O processo erosivo começa logo depois do bueiro e se transforma em voçoroca ao chegar no Riacho Salto
O pior é
que a voçoroca da Fazenda Salto não pára de avançar rumo à BR-235, donde surgiu.
O buraco maior, com cerca de 50 metros de extensão, já chegou no Brejo do Salto,
e está a poucos metros do Rio Taquara.
Além do
canal principal, que deu origem à voçoroca (buracão no solo, causado pelo
escoamento de águas das chuvas), na área de pastagem, oferecendo risco de
acidente com animais, o processo erosivo se deriva para dois outros pontos da
propriedade, próximos da moradia, exatamente onde Salomão Glória planta
mandioca e outras culturas, como feijão e milho.
Além da voçoroca, duas outras erosões se formam na área, ameaçando inclusive a casa da Fazenda, ...

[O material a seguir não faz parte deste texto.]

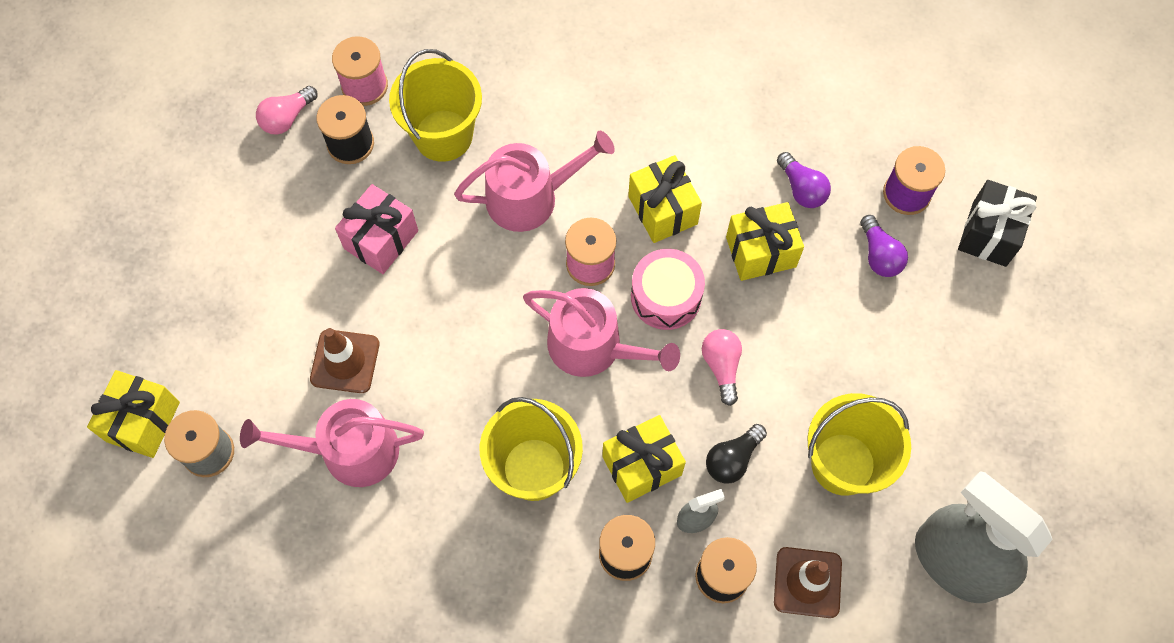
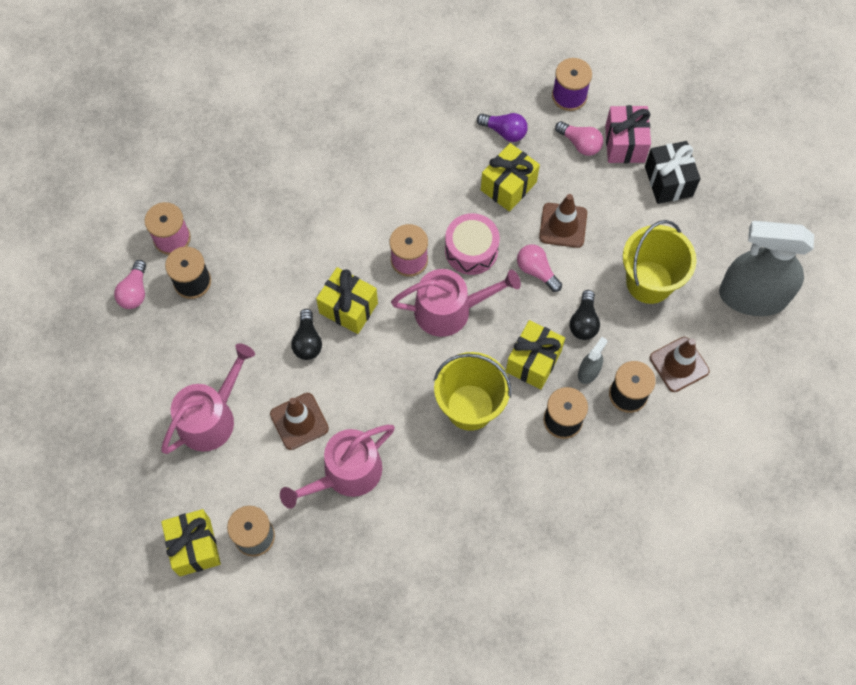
camera: 35 degrees left, 0 degrees up
pink gift [335,184,418,274] -> pink gift moved to [605,105,651,163]
yellow bucket [389,49,482,162] -> none
pink watering can [454,131,615,232] -> pink watering can moved to [161,343,255,454]
yellow gift [628,155,702,243] -> yellow gift moved to [316,267,378,334]
purple light bulb [860,215,908,277] -> pink light bulb [555,121,603,156]
black gift [958,180,1037,267] -> black gift moved to [645,141,701,204]
none -> black light bulb [291,309,322,360]
none -> brown traffic cone [539,194,587,248]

Danos ao Meio Ambiente – Como se não bastassem os
prejuízos que vêm sendo causados ao senhor Salomão Glória, que já perdeu boa
parte da terra produtiva de sua propriedade, é visível a ocorrência de danos ao
Meio Ambiente, haja vista o empobrecimento do solo, o assoreamento do Riacho
Salto e do Rio Taquara, e o esgotamento do patrimônio
hidrológico.
... assoreando o Riacho Salto e o Rio Taquara e possibilitando o esgotamento do patrimônio hidrológico
Esperamos
que o caso seja resolvido à luz do bom senso, sem que haja necessidade de
ajuizamento de Ação Civil Pública de Responsabilidade por Danos ao Ambiente Natural,
com base
nos artigos 129, III, 170, III, e IV e 225 da Constituição Federal, edemais disposições da Lei Adjetiva Civil.
Regida
pela Lei
7.347, de 24/07/1985, a Ação Civil Pública pode ser proposta pelo
Ministério Público, Defensoria Pública, União, Estados, Municípios, Autarquias, Empresas Públicas, Fundações, Sociedades de Economia Mista e Associações interessadas, se constituídas há pelo menos um ano.